Six mois après le déremboursement des antiarthrosiques symptomatiques d’action lente (AASALs), le Laboratoire Expanscience, les professionnels de santé, ainsi que les associations de patients dressent l’état des lieux de la prise en charge de l’arthrose, une maladie touchant 17 % de la population. Jusqu’alors 1,5 million de patients était traité par AASALs. Il s’agit pour la plupart de personnes âgées, polymédiquées présentant des comorbidités et un risque iatrogénique majoré. Près de la moitié des patients arthrosiques présente un risque cardio-vasculaire et/ou gastro-intestinal.
+ + + +
### SÉRIE DE CONSIGNES
1. Énumérez les acteurs qui, selon le texte sur l'arthrose, dressent l'état des lieux de la prise en charge de cette maladie.
2. D'après le texte sur l'arthrose, combien de patients étaient traités par AASALs jusqu'au déremboursement ?
3. Poursuivez le texte sur l'arthrose à partir de sa dernière phrase.
Les données qui suivent proviennent d'une autre source.

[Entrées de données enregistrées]
+ + + +
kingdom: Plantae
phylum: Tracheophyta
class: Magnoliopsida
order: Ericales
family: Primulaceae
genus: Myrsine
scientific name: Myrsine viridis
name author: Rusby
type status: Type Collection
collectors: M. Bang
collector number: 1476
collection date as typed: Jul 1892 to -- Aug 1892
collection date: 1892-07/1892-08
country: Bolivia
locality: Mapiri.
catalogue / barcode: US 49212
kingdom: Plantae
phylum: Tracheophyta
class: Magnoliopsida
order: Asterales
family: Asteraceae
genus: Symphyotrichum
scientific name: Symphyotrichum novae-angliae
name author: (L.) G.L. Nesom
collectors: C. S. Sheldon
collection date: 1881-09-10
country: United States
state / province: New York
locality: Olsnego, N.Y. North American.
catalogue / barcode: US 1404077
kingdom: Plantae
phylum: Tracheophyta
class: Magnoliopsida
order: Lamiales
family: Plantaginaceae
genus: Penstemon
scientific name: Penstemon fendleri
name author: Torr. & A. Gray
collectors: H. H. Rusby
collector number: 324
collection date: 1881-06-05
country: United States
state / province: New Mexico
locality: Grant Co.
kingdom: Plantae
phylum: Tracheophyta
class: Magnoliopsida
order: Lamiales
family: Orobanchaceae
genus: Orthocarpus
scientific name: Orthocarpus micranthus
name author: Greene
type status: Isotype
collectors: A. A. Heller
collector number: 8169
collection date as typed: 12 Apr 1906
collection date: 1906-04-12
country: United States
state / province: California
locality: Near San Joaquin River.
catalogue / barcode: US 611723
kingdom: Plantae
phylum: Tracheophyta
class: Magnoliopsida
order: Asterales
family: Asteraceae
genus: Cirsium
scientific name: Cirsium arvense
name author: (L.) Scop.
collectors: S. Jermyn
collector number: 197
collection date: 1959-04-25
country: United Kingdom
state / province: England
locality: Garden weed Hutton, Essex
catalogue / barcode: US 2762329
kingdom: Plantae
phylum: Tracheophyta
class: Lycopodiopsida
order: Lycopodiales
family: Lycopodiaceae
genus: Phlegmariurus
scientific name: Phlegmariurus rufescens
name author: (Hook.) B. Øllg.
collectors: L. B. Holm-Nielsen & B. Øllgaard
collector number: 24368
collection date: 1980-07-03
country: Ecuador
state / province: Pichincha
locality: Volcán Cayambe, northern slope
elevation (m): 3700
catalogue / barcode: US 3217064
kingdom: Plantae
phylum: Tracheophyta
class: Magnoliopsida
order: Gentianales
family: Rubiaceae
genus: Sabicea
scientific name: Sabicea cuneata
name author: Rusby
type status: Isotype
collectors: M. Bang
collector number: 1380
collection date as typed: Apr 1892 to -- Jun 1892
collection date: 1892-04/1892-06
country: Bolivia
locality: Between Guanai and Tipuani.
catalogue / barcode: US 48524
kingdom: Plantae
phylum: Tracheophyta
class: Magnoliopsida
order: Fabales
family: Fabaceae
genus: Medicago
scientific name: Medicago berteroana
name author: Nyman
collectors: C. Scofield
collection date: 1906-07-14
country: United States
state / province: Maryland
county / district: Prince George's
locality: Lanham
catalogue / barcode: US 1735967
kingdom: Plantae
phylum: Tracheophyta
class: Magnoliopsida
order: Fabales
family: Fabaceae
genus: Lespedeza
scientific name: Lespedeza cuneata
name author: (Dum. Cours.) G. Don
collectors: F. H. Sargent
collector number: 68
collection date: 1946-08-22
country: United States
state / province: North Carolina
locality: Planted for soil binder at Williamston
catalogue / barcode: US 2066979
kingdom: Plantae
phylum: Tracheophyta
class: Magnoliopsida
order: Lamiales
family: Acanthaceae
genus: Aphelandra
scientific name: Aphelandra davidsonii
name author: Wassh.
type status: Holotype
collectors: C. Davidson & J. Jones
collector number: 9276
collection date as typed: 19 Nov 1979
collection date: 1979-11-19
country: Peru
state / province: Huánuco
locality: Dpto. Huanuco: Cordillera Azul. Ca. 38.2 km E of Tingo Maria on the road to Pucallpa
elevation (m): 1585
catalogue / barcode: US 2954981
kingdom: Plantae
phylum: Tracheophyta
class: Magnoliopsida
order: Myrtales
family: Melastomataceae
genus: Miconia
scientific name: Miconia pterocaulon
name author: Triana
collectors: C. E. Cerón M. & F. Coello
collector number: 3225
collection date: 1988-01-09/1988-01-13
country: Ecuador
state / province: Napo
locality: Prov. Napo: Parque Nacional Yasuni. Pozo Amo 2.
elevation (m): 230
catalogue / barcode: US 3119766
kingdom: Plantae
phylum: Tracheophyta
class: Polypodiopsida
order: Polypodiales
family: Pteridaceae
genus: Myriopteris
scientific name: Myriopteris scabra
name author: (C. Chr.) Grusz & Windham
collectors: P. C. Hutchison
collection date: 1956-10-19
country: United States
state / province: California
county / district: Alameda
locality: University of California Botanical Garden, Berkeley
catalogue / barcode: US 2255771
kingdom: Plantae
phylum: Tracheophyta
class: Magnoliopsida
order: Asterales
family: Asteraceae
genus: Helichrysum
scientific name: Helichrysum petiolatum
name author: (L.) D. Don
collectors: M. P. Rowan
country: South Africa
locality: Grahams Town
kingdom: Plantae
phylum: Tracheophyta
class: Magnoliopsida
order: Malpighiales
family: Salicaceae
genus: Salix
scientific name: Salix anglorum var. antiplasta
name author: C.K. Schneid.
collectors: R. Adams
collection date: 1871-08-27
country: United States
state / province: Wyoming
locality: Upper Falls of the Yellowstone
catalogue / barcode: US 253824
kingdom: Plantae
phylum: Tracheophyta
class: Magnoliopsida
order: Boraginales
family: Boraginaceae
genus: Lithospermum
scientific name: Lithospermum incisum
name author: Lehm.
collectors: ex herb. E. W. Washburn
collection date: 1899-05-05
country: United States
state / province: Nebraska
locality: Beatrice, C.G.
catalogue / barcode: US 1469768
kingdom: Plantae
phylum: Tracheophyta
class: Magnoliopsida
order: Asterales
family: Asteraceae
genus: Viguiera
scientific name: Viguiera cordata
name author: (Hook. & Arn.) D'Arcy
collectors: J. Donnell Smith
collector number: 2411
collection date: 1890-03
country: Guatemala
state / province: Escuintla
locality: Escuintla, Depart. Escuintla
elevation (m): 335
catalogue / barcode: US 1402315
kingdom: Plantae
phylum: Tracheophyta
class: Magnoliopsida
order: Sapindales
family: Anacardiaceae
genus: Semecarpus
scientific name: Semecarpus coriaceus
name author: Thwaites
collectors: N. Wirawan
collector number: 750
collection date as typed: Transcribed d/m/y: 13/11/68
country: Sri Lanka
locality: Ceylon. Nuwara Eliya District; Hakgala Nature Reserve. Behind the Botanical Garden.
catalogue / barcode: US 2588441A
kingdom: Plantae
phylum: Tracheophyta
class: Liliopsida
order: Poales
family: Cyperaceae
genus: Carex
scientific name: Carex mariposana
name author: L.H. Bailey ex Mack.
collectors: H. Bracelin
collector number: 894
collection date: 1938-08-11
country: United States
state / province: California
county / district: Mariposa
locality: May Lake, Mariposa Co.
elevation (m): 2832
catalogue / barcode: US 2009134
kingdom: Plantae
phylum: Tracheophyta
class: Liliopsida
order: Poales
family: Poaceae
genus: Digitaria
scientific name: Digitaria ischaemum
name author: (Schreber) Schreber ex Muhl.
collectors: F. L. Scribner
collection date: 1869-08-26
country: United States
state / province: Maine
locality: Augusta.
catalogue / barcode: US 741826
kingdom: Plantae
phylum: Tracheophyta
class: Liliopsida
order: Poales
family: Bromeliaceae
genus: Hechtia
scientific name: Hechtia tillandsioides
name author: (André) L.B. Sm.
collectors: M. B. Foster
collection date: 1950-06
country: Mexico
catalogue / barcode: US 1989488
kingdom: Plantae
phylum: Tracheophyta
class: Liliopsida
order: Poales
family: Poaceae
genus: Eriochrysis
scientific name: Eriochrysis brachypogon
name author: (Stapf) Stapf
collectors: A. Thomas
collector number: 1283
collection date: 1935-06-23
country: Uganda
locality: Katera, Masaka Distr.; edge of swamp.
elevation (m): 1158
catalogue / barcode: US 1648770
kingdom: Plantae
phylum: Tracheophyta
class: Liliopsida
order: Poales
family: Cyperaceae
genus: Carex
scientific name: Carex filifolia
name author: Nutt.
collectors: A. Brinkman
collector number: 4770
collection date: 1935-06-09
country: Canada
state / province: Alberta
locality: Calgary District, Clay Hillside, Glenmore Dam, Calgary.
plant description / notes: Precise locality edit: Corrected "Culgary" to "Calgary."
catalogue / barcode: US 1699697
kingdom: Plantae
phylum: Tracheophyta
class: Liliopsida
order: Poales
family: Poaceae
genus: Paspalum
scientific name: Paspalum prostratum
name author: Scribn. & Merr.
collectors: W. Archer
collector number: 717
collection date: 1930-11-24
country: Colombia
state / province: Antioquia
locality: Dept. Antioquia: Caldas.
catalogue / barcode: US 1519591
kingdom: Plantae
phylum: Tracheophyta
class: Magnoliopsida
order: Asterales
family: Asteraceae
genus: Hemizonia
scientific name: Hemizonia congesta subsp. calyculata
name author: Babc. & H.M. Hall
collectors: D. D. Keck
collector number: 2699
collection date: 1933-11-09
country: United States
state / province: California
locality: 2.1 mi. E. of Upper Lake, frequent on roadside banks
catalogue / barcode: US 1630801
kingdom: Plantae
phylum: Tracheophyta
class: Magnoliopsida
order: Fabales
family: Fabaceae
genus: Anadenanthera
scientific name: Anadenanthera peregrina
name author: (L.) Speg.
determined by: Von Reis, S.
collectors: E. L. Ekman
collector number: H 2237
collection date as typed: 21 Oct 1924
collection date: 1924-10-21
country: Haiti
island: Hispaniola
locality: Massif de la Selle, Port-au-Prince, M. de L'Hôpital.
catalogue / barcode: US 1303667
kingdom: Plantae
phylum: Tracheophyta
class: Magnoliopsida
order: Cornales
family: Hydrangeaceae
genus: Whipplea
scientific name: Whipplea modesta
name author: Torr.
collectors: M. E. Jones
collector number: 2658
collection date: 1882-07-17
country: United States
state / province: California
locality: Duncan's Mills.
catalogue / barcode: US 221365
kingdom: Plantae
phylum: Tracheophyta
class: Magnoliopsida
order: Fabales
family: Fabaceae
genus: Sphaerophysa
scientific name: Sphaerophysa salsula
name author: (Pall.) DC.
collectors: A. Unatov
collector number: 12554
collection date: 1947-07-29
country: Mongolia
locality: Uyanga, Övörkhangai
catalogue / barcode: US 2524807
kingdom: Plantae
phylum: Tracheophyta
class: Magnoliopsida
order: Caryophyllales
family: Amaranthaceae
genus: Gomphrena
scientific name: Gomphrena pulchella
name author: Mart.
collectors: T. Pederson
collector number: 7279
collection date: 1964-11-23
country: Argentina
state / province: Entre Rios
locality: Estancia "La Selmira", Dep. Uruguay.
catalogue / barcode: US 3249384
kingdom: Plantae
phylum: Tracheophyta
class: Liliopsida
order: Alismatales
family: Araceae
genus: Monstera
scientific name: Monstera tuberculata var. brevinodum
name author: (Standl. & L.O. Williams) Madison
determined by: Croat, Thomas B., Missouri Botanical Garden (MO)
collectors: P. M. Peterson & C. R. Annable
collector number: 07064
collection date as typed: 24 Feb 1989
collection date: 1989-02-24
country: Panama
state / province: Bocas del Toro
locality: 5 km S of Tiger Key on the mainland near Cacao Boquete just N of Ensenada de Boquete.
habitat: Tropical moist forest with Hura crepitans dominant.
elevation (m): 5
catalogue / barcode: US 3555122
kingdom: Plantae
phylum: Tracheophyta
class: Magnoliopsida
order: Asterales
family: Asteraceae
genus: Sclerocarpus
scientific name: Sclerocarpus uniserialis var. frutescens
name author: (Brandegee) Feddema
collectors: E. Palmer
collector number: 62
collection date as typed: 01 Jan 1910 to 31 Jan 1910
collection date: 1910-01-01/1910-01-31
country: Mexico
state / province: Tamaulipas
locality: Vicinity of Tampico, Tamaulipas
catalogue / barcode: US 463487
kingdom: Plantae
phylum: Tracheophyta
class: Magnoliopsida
+ + + +
### RÉPONSES PAR POINT
1. Le Laboratoire Expanscience, les professionnels de santé, les associations de patients.

2. 1,5 million de patients.

3.
Le déremboursement fait craindre à l’ensemble des acteurs, un report vers d’autres thérapies plus problématiques comme le recours aux anti-inflammatoires non stéroïdiens (AINS), aux infiltrations corticoïdiques et surtout à l’automédication (paracétamol, AINS en vente libre). Des craintes qui se sont déjà confirmées. La baisse des ventes d’AASALs depuis mars, traduit une désaffectation pour ces produits sur l’ensemble du marché. Expanscience enregistre ainsi une chute de 45 % de ses ventes à l’unité. Le laboratoire s’attendait à pire. « Nous sommes parvenus à endiguer cette baisse en incitant les médecins généralistes et les pharmaciens à communiquer avec leurs patients sur les choix à faire en matière thérapeutique », relate Bruno Boezennec, directeur des opérations rhumatologie chez Expanscience.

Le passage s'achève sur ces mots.